La habitación era pequeña y el pasillo muy oscuro; al cruzarlo podías llegar a la sala con facilidad. Ésta siendo todo lo contrario, estaba tan iluminada que te impedía ver por unos cuantos segundos.
No se sentía como mi hogar, el mismo aire te hacía notar que eras una intrusa. Tumbada en el mueble una vez más junto a Susana y Beto, esperando que la cinta llegase al inicio, para al fin poder ver al Rey León, por centésima vez. Un cojín y un biberón en vez de canguil. Película y compañía, bastaba para hacer mi tarde muy amena mientras esperaba a mi madre.
Las personas dicen que no puedes guardar recuerdos de muy temprana edad, pero yo guardo este y muchos más, de la edad de entre uno y cuatro años. Mi mamá era muy hermosa, su cabello largo y con ondas; color café claro. Usaba un cerquillo que la hacía lucir muy bien, aunque el propósito era cubrir la cicatriz que llevaba en su frente, por un accidente ocurrido de niña.

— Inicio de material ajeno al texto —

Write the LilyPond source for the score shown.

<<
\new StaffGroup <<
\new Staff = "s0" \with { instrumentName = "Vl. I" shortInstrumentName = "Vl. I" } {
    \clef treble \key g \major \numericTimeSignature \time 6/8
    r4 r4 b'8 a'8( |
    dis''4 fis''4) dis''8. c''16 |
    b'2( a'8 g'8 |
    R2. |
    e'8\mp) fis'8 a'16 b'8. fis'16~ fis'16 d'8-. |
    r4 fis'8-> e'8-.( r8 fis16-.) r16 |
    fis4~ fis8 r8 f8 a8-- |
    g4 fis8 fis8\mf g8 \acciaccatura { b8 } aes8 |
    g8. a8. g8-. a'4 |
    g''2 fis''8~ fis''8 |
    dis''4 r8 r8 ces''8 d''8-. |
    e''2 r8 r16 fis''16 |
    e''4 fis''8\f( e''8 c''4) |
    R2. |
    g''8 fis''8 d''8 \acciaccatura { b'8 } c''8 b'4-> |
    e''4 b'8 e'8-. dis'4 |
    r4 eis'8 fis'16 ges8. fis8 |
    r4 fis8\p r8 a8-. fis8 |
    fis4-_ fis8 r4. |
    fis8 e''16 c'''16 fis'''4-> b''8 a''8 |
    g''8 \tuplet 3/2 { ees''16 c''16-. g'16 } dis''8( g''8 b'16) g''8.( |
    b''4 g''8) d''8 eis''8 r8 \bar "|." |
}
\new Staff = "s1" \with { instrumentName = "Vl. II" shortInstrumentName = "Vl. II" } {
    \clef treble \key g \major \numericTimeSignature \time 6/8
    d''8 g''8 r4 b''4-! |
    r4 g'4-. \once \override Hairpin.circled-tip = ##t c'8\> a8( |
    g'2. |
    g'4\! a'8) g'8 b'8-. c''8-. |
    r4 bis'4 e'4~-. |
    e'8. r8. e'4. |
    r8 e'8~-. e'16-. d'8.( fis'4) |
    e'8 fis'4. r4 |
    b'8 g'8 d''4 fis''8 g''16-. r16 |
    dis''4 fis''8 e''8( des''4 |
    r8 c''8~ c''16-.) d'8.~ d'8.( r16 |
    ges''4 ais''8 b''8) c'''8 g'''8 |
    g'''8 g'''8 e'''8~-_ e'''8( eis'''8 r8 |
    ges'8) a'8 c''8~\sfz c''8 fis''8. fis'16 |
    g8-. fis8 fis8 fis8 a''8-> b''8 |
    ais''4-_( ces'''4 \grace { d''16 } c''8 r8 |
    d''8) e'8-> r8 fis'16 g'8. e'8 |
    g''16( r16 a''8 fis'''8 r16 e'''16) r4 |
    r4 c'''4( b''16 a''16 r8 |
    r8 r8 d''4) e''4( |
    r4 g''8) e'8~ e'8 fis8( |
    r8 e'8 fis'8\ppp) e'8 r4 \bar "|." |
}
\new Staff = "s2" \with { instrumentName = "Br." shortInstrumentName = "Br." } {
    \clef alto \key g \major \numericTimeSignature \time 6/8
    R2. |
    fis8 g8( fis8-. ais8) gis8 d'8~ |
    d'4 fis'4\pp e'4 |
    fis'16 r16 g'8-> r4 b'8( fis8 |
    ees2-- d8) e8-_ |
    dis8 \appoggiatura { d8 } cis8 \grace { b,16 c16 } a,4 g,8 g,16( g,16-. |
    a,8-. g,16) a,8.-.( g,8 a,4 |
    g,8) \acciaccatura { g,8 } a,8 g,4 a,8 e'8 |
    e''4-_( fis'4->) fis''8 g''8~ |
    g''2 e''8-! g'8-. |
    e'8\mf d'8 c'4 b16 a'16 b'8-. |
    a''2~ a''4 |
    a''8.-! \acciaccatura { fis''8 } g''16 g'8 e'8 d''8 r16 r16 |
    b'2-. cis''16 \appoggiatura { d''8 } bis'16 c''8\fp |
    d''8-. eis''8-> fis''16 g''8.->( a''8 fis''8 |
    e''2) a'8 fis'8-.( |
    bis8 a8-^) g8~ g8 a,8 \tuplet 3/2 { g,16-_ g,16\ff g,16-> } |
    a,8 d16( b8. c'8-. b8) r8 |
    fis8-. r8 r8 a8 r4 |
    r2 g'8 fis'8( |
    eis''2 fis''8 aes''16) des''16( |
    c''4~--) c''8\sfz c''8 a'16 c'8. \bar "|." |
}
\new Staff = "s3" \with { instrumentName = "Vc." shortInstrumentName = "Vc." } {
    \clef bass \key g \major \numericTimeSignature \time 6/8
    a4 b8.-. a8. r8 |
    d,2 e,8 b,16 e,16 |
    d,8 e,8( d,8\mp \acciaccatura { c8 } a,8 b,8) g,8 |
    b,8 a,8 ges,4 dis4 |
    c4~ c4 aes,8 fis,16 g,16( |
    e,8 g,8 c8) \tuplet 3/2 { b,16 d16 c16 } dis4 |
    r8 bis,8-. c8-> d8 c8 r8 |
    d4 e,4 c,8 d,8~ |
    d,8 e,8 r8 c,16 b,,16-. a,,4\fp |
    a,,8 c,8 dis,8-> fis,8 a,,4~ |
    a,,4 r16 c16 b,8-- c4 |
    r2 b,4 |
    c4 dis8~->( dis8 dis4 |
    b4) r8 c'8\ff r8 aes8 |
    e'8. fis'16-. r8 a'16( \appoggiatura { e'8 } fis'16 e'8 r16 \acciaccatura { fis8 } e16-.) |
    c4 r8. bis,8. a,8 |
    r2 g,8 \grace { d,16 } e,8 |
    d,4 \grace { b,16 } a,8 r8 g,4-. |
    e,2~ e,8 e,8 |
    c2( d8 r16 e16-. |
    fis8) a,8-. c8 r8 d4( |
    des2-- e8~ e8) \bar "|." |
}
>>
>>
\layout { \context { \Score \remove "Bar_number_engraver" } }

En esa casa habitaban muchas otras personas, pero siempre se sintió como si fuésemos las dos contra el mundo. Nos teníamos la una a la otra. En una navidad mi mamá nombró a mi papá, dijo que el había hablado con Papá Noel, y Papá Noel con Dios. Esto para que llegase el regalo que tenía en mis manos.
Mis noches eran jugando sola, mientras mi mamá dormía. - Mami, tómate está colita, no te duermas - mencioné a mi madre un poco decepcionada. - No estoy dormida- dijo mientras fingía sorber del envase de una coca cola miniatura.
Recuerdo un tiempo después estar guardando mis juguetes en cartones, nos íbamos a un lugar desconocido. Pero no podría llevarme muchas cosas. Al parecer era posible que regresemos. No recuerdo tantos detalles del viaje, pero si el sentimiento de angustia.
- "Parece una selva", pensé. ¿Qué lugar es este, y porque tuvimos que venir aquí?
De pronto, el sonido ensordecedor del ladrido de dos perros; a medida que nos acercamos a esa pequeña casa oculta entre árboles gigantes.
Era una casa muy modesta, ya no había la posibilidad de ver una película; ya que ni siquiera había electricidad.
Seis de la tarde era la hora de entrar a casa y presurosos todos corrían a cerrar las ventanas. Y antes de que se esfumase el último rayo de sol, encendían unas rústicas lámparas fabricadas en recipientes de metal de algún químico, un mechón de tela y en su interior; Querosén. La casa era tan oscura, que al encender una de éstas, bastaba para iluminar toda la casa.
Tan solo tenía cuatro años, cuando mi padre llegó borracho a casa. Mi madre y yo estábamos encerradas en uno de los cuartos, mientras con todas nuestras fuerzas tratábamos de evitar que él ingresé y nos lastime. Ha pasado un par de horas, parece que se durmió.
- Elizabeth, vaya dónde su papá. Háblele, dígale que no nos haga nada malo. Tu papá te quiere mucho, eres la única que puede hacer que se calme. - Parecía ser la salvación de mi madre. Con gran temor, me acerqué a la hamaca dónde mi padre dormía y con voz baja le dije: - ¿Papito, estás dormido.? Y él respondió: - No se asuste. Venga, acuéstese conmigo.
Parecía ser el fin de esta pesadilla, era como si esa monstruosa bestia que hace poco gritaba y golpeaba la puerta, se hubiese esfumado, o al menos así pensé en ese momento.
Sin saber que el infierno apenas iniciaría.